The EIA reports that imports of light-sweet and light-sour grade crude to the Gulf Coast is now almost nonexistent
The Energy Information Administration (EIA) reported today that imports of light-sweet and light-sour crude to the United States Gulf of Mexico have declined to the point of being nearly nonexistent. The administration’s note says the increase in U.S. shale and tight crude oil production has resulted in a drastic decrease in crude oil imports to the Gulf Coast area.
Beginning in 2010, improvements to the crude distribution system and sustained increases in production in the Permian and Eagle Ford basins significantly reduced light crude imports.
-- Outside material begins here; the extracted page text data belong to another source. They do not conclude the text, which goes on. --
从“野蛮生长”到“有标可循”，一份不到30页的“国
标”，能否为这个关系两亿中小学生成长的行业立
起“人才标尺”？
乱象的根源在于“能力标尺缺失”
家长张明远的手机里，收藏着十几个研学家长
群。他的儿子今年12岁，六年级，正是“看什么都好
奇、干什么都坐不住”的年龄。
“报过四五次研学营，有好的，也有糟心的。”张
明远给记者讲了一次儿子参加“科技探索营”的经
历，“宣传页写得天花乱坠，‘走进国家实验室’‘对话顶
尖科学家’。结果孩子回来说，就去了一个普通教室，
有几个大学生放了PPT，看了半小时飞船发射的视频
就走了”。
The Gulf historically imported as much as 1,300 MBOPD of light-sweet crude, more than any other region in the country.
Since September 2012, imports of light-sweet crude oil to the Gulf have regularly been less than 200 MBOPD. Similarly, Gulf imports of light-sour crude have declined and have been less than 200 MBOPD since July 2013. The EIA reports that in November 2014, light-sweet imports to the Gulf were 552 MBOPD and light-sour imports were 125 MBOPD. In September 2014, light-sweet imports to the Gulf were just 7 MBOPD.
Crude oil has previously been imported to the Gulf Coast from several countries, mainly the Americas (Mexico, Venezuela, Colombia and Canada) and the Middle East (Saudi Arabia, Kuwait and Iraq). Imports from other countries to the Gulf have declined significantly in recent years, from an average of 1,700 MBOPD in 2009 to 260 MBOPD in 2014, through October.